To change the boot disk size, use the --boot-disk-size flag.(*)

To change the disk size, use the --disk-size flag.

(*) While the boot disk size can be changed, there should be no need to do so. The provider runtime environment is structured such that you should only ever need to size the data disk. See the provider documentation for details.

Hardware accelerators (GPUs)

You can specify accelerator types (e.g. GPUs) via the --accelerator-type and --accelerator-count flags. Please see https://cloud.google.com/compute/docs/gpus/ for a list of available accelerator types on Compute Engine.

For example, to use one NVIDIA(R) Tesla(R) K80 GPU:

dsub ... \
  --accelerator-type nvidia-tesla-k80 \
  --accelerator-count 1

Note that you may only use these types on the available zones with quota. The default GPU quota is zero on Compute Engine, so you may need to adjust them by following the instructions at https://cloud.google.com/compute/quotas.

Public IP addresses

A Compute Engine VM by default has both a public (external) IP address and a private (internal) IP address. For batch processing, it is often the case that no public IP address is necessary. If your job only accesses Google services, such as Cloud Storage (inputs, outputs, and logging) and Google Container Registry or Artifact Registry (your Docker image), then you can run your dsub job on VMs without a public IP address.

For more information on Compute Engine IP addresses, see:

Running the job on VMs without a public IP address has the advantage that it does not consume In-use IP addresses quota, which can otherwise limit your ability to scale up your concurrently running tasks. See the Compute Quotas documentation for more details.

Running jobs on VMs without a public IP address requires the following:

  • Enable "Private Google Access" on your VPC Network subnet
  • Ensure your job accesses only Google Services
  • Use the --use-private-address flag

which are described further below.

Note that if you configure your jobs on VMs without a public IP address and you use the --ssh flag, you will only be able to SSH to those VMs from other VMs running on the same VPC Network.

Enable Private Google Access on your VPC Network subnet

New Google Cloud Projects have a default VPC Network with a default subnet for each Compute Engine region. If this is the case for your Cloud project, then you should be able to enable Private Google Access as instructed here:

https://cloud.google.com/vpc/docs/configure-private-google-access#config-pga

As an example, if you run all of your jobs in the region us-central1, and do not explicitly set the --network or --subnetwork on the command line, then your jobs run in the VPC Network named default and in the us-central1 subnetwork named default. In this case, follow the instructions provided to enable Private Google Access on this subnetwork.

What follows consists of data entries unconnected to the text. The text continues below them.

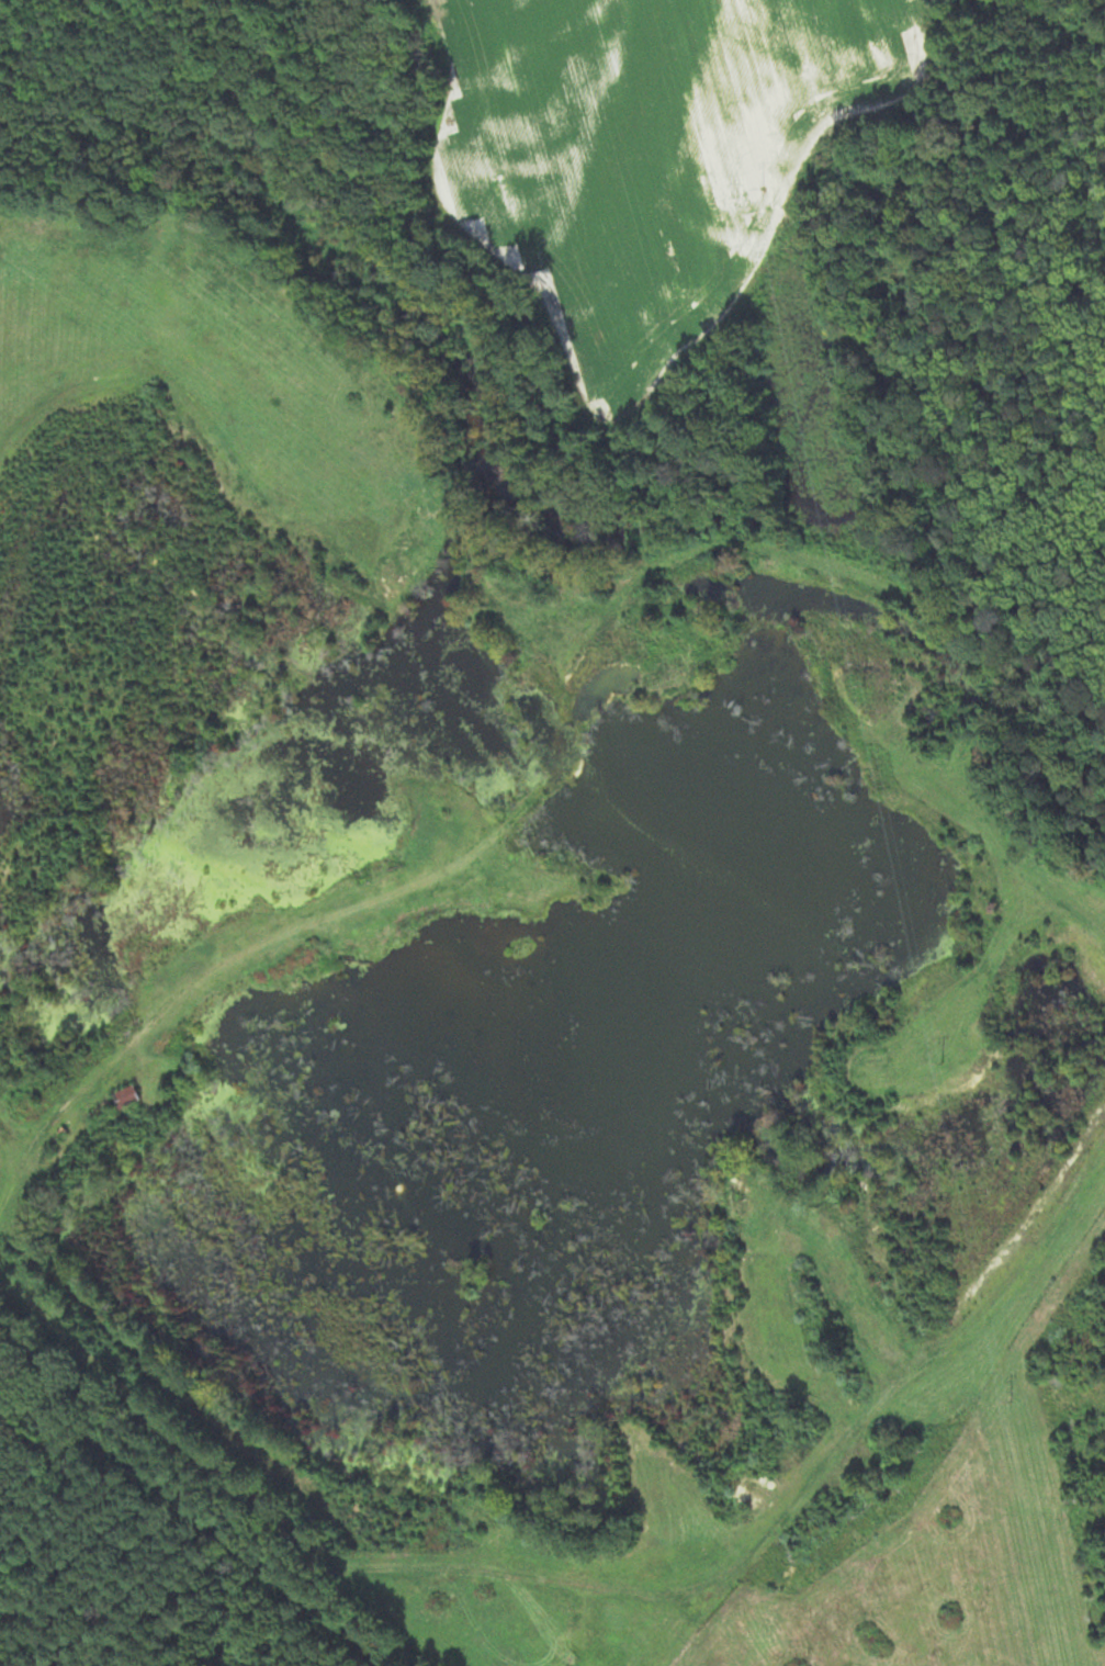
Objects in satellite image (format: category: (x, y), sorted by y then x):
power tower: (764, 188)
power tower: (850, 667)
road: (1059, 904)
road: (218, 970)
power tower: (939, 1064)
power tower: (1009, 1400)
road: (594, 1589)

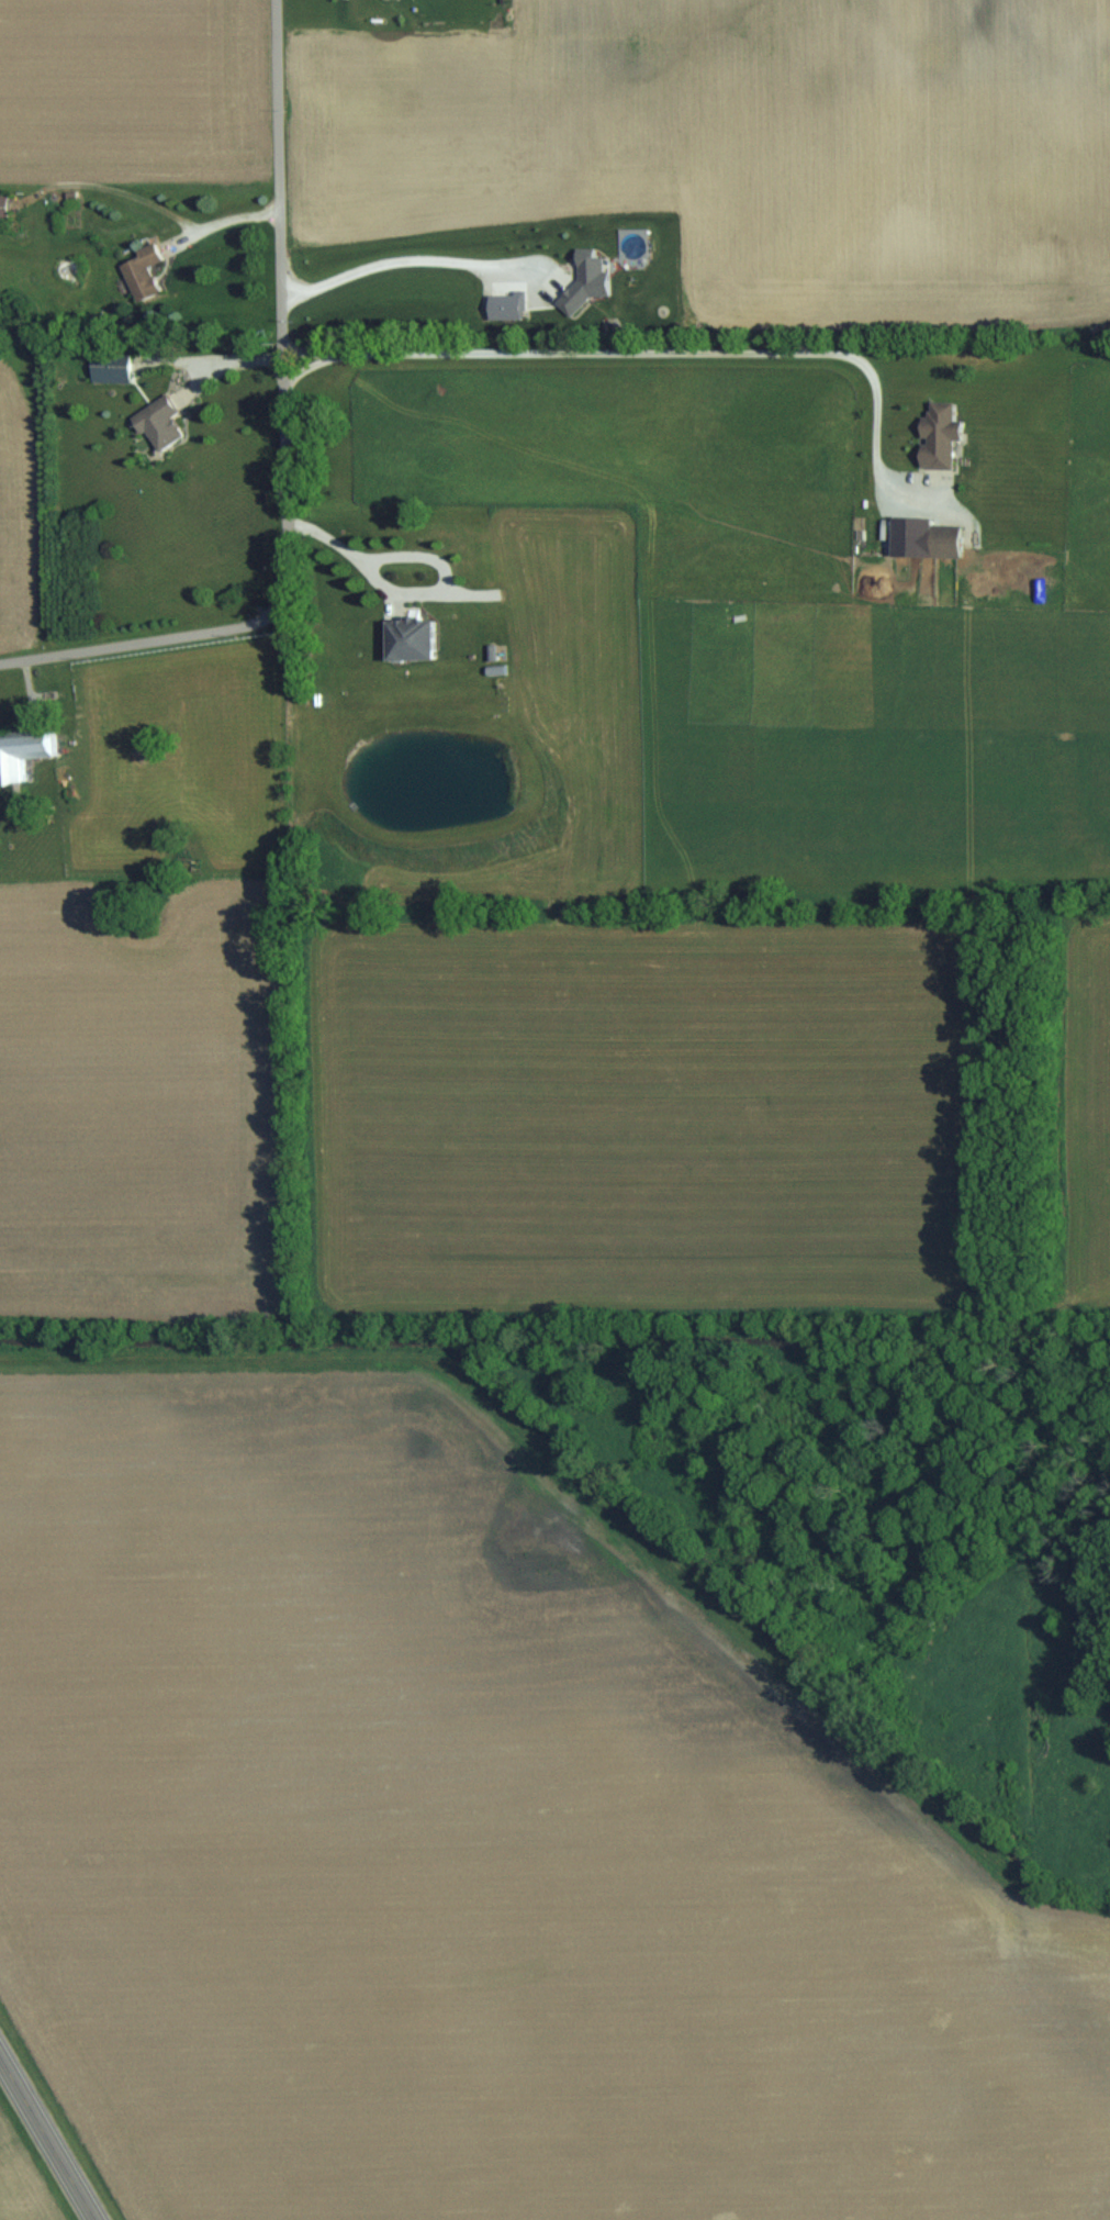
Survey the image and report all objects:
building: (4, 206)
road: (221, 219)
road: (404, 255)
building: (142, 271)
road: (673, 352)
road: (226, 364)
building: (110, 368)
building: (159, 423)
building: (939, 435)
road: (283, 446)
building: (945, 539)
road: (412, 592)
building: (411, 638)
building: (22, 751)
road: (47, 2138)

If you do not enable Private Google Access, then VMs launched with no public IP address can get stuck in startup, unable to communicate with the Pipelines API service, the task status only reflecting that a worker was assigned.

Ensure your job accesses only Google Services

The default --image used for dsub tasks is ubuntu:14.04 which is pulled from Dockerhub. For VMs that do not have a public IP address, set the --image flag to a Docker image hosted by Google Container Registry or Artifact Registry.

Google provides a set of Managed Base Images in Container Registry that can be used as simple replacements for your tasks.

Also ensure that your user --command or --script does not require access to the internet. For example, ensure it does not download resource files with curl or wget. You can copy such resource files into a Cloud Storage bucket in your project and set localize the files with the --input flag.

Use the --use-private-address flag

With the appropriate subnetwork configured for Private Google Access and job configured to access only Google Services, you should be able to use the --use-private-address flag successfully.

It is highly recommended that you test your job carefully, checking dstat ... --full events and your --logging files to ensure that your job makes progress and runs to completion. A misconfigured job can hang indefinitely or until the infrastructure terminates the task. The Google providers default --timeout is 7 days.